■ EXTRAIT RETENU:
○ ○ ○ ○ ○ ○ ○

Dans le contexte de ces crises, les discussions actuelles sur la manière de les contourner illustrent la pertinence permanente des questions fondamentales sur la relation entre sécurité, liberté et démocratie en ces temps de risques et d’incertitude, d’insécurité, et de pénurie.
À cet égard, il est noté que la légitimité de la performance de l’État et son rôle dans le maintien de l’équilibre entre liberté et sécurité ont été la question brûlante et controversée dans les discussions politiques, économiques et sanitaires. Ainsi, la liberté et le droit des citoyens à prendre des décisions concernant leur propre vie ont subi également des restrictions à un point où ils sont même fondamentalement remis en question.
Cette "fenêtre d’opportunité autoritaire" que les Etats ont utilisé et utilisent encore par le biais de suspendre les libertés en se justifiant qu’il s’agit bel et bien des menaces des conditions de vie des citoyens nous rappelle douloureusement la fragilité du Droit et le mirage de la liberté.
Depuis Nicholas de Machiavel et en passant par le juriste allemand Carl Schmitt et plus récemment Giorgio Agamben, ce phénomène constitutionnel paradoxal a stimulé la réflexion juridique, philosophique et sociologique sur l’état d’urgence, ou la politique des crises en général. Toutefois, ces idées et conceptions que seuls les pouvoirs exceptionnels possèdent la capacité d’endiguer efficacement les crises survenant au sein de l’Etat et de la société, deviennent directement pertinentes pour la Realpolitik actuelle.

○ ○ ○ ○ ○ ○ ○

[Entrées du jeu de données]
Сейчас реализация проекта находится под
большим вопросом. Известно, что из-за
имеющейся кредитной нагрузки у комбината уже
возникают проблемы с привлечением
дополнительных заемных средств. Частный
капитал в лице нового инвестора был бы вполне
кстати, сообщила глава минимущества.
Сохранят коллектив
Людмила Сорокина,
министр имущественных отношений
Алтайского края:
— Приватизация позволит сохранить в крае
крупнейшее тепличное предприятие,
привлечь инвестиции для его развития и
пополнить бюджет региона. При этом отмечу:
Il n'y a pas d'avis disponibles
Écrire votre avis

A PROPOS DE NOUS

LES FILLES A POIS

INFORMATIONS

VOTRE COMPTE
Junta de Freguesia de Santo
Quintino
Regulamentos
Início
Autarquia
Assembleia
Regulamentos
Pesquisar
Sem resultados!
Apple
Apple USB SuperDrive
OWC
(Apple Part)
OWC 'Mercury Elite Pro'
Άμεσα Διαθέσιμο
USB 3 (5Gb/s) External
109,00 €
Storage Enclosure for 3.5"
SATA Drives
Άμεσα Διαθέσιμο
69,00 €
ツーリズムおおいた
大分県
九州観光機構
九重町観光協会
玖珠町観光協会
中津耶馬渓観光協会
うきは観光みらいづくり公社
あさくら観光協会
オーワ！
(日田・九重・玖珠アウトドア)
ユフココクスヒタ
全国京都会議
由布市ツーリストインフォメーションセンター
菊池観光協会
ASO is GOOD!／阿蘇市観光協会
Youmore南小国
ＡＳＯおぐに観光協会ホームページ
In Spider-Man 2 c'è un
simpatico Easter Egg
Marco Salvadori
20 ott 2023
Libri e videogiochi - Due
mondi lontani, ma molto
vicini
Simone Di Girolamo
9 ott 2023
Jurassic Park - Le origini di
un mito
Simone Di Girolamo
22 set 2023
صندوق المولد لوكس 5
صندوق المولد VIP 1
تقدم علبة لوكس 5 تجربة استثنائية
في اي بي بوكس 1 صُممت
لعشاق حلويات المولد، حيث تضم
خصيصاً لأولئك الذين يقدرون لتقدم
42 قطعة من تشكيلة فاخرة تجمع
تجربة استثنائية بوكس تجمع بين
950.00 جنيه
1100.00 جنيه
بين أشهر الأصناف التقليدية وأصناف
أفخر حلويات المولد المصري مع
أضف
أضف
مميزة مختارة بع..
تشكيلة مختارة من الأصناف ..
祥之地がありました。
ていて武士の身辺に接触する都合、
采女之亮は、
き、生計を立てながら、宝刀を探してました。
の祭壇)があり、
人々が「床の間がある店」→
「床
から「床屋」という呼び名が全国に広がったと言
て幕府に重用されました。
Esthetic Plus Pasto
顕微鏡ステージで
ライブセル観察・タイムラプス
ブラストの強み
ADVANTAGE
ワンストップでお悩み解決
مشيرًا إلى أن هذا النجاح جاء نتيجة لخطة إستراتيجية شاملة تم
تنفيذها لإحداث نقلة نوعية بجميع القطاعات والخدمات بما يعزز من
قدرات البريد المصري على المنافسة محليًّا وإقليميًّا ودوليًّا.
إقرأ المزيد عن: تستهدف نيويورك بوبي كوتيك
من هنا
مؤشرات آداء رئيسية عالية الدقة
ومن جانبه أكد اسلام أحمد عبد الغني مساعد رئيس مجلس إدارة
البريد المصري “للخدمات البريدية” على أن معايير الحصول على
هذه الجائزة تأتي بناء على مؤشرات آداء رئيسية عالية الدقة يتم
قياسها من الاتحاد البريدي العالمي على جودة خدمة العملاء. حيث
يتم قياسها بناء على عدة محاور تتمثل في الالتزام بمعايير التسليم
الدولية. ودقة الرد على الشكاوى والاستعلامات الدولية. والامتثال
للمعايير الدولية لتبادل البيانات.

○ ○ ○ ○ ○ ○ ○

■ TRAVAIL DEMANDÉ:
a – Quelle profession et quelle nationalité l'extrait sur l'état d'urgence attribue-t-il à Carl Schmitt ?
b – Recopiez mot pour mot le passage de l'extrait sur l'état d'urgence qui va de « À cet égard, il » jusqu'à « de la liberté. » inclus.

■ RÉPONSES SUCCESSIVES:
a – Carl Schmitt y est présenté comme un juriste allemand.

b –
À cet égard, il est noté que la légitimité de la performance de l’État et son rôle dans le maintien de l’équilibre entre liberté et sécurité ont été la question brûlante et controversée dans les discussions politiques, économiques et sanitaires. Ainsi, la liberté et le droit des citoyens à prendre des décisions concernant leur propre vie ont subi également des restrictions à un point où ils sont même fondamentalement remis en question.
Cette "fenêtre d’opportunité autoritaire" que les Etats ont utilisé et utilisent encore par le biais de suspendre les libertés en se justifiant qu’il s’agit bel et bien des menaces des conditions de vie des citoyens nous rappelle douloureusement la fragilité du Droit et le mirage de la liberté.